● What to work on: After finding the line with "Pixel coordinates fill" in the entries below, retype exactly each line from there through the line with "2 items appear in the data below.", including that final line.

● Data for this task:

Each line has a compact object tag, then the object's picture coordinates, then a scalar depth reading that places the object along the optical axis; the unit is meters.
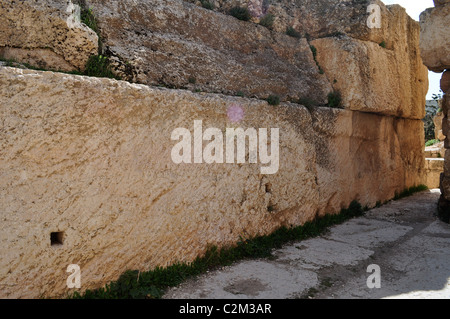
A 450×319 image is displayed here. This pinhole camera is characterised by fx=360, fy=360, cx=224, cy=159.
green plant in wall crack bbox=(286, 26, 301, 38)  5.77
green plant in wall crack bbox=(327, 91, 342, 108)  5.52
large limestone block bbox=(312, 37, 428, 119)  5.63
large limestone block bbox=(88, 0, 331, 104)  3.64
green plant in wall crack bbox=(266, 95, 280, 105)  4.28
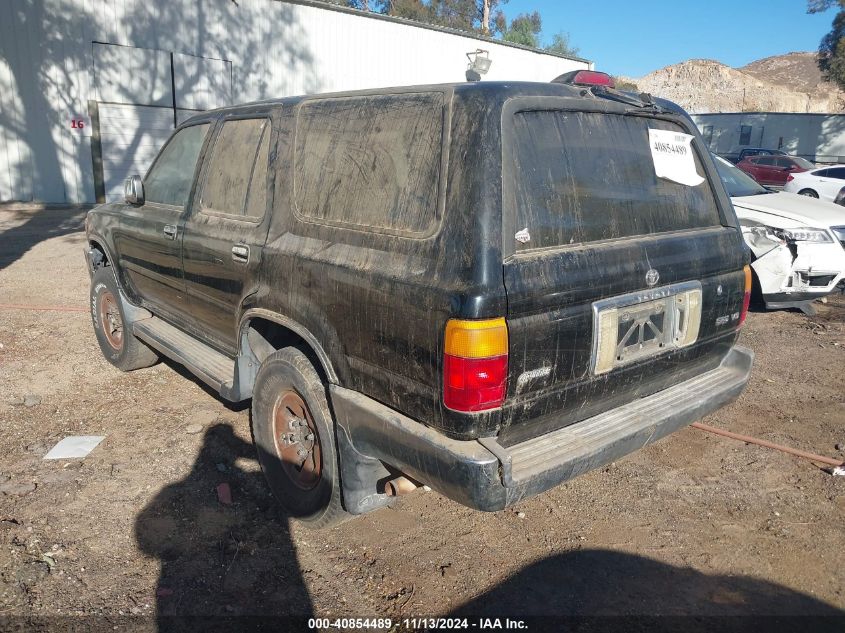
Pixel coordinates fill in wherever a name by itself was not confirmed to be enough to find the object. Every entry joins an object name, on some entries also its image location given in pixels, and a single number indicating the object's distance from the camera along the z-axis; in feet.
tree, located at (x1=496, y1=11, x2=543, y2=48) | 155.02
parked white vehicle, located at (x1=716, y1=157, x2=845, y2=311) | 21.70
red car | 71.87
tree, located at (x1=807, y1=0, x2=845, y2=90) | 109.91
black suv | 7.75
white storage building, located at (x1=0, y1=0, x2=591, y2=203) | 49.11
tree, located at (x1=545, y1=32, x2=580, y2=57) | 170.91
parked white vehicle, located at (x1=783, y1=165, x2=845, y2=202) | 60.80
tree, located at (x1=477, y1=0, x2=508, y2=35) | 139.64
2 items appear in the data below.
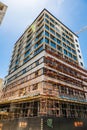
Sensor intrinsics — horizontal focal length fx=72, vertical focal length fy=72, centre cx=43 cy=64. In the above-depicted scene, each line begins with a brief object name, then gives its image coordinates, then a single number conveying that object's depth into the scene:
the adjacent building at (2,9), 12.54
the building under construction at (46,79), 11.78
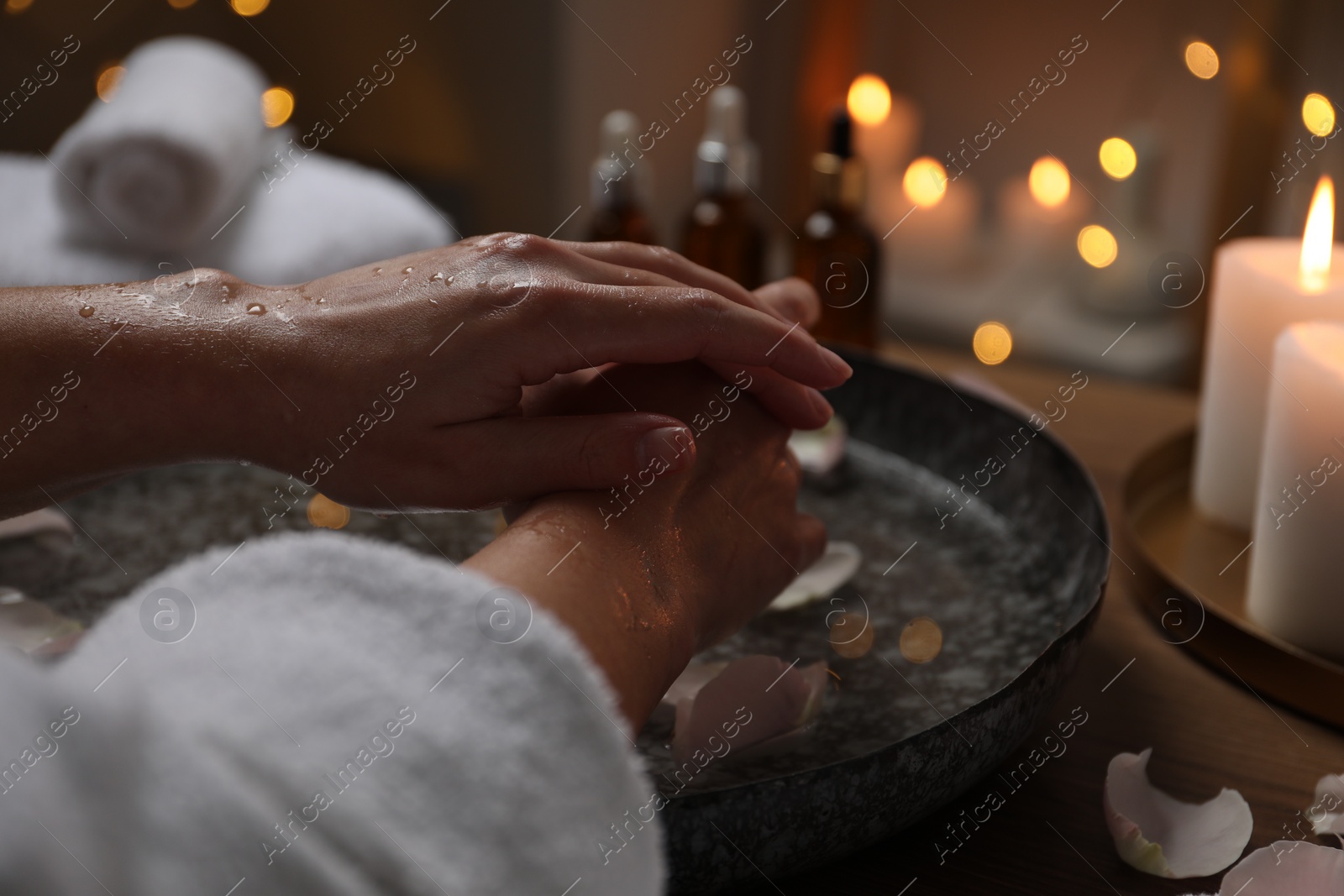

● Response:
Pixel coordinates fill in wherever a name by itself was not confirmed to be enough to find the object. Every entry joins an object name, on some entries also its image location given in pixels, and a single number indicating the object's distance from the camera along the z-axis; in feet.
tree, located at (x1=496, y1=11, x2=543, y2=48) | 155.02
parked white vehicle, located at (x1=716, y1=157, x2=845, y2=311) | 21.70
red car | 71.87
tree, located at (x1=807, y1=0, x2=845, y2=90) | 109.91
black suv | 7.75
white storage building, located at (x1=0, y1=0, x2=591, y2=203) | 49.11
tree, located at (x1=545, y1=32, x2=580, y2=57) | 170.91
parked white vehicle, located at (x1=783, y1=165, x2=845, y2=202) | 60.80
tree, located at (x1=477, y1=0, x2=508, y2=35) | 139.64
2 items appear in the data below.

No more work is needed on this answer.